Interestingly I noticed a few minutes ago when checking my diagram of Y-DNA C that C2e is actually the one C2 haplogroup that has expanded widely. The others are more geographically limited in extent (apart from C2b's presence in North America). C2e1b-Z8440 is spread throughout the Han Chinese and even reaches Bangladesh, while C2e1a has a more northern distribution. A time of 7000 years for that overall expansion fits a southward Neolithic expansion very well, presumably in association with many Y-DNA Os' expansions.

Annie Mouse said...

"Incidentally Genghis Khan was C3e now C2c. A ~7kya date for the Kereys has to be interesting for those interested in the origins of the Horde horse clans and nomadic pastoralists in general."

I did not make my point very clearly so I thought I would hammer it home a bit. I was surprised to see the famous Genghis Khan (C2c/C3e) star cluster dated a massive 7kya. It is far to early for Genghis (which did not surprise me). What surprised me was that it is also far to early for the Kereys or even the Hordes. Even the Scythians look to be too recent.

This is a much earlier event.The very first horselords expanding from a post glacial refuge perhaps?

terryt said...

"What surprised me was that it is also far to early for the Kereys or even the Hordes. Even the Scythians look to be too recent".

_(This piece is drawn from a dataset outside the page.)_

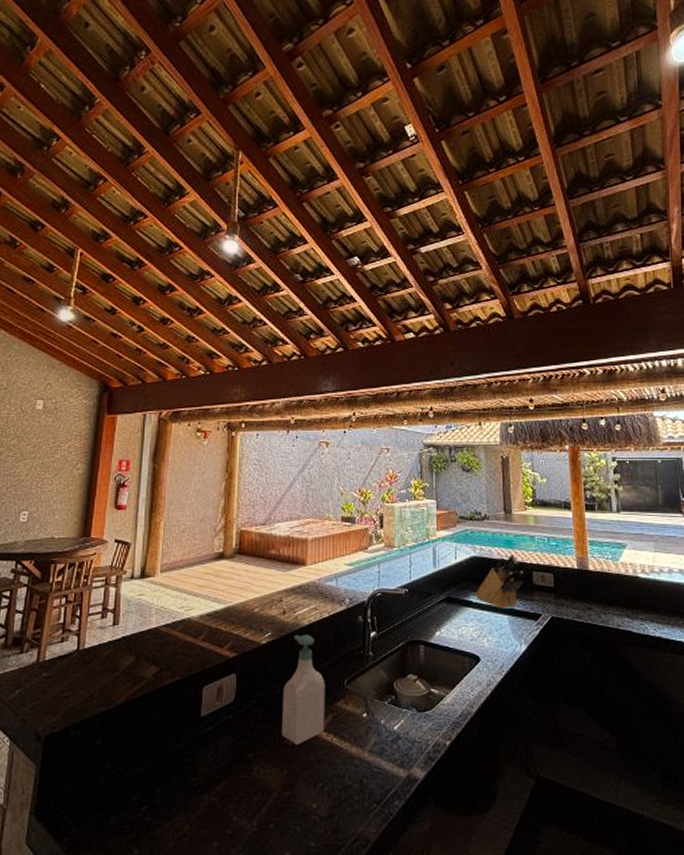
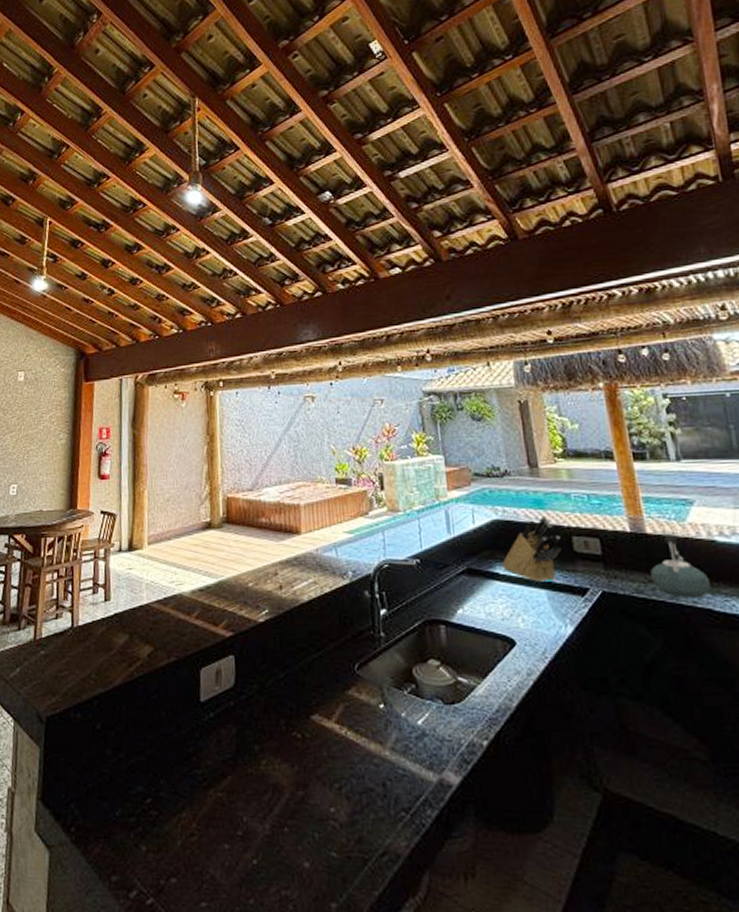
soap bottle: present [281,634,325,745] -> none [286,612,336,738]
kettle: none [589,571,631,621] -> present [650,534,711,597]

But those groups didn't spring from nowhere (in spite of what German seems to be claiming regarding some populations). C2c may have remained geographically restricted for quite some time before its later wide expansion. On the other hand the haplogroup must have diversified regionally to some extent before that expansion otherwise it would have remained as a single lineage.

By the way, has Genghis Khan's haplogroup changed from C3e to C2c? I thought the new nomenclature had only changed the numbering system, not the following letters.

Tyler said...

This is a much earlier event.The very first horselords expanding from a post glacial refuge perhaps?

AFAIK the domestication of the horse is dated to about 6kya. It is tempting to tie an event like domesticating the horse to the expansion of C2c people.

The time between migrating out of a post glacial refuge and the later expansion also would seem plausible.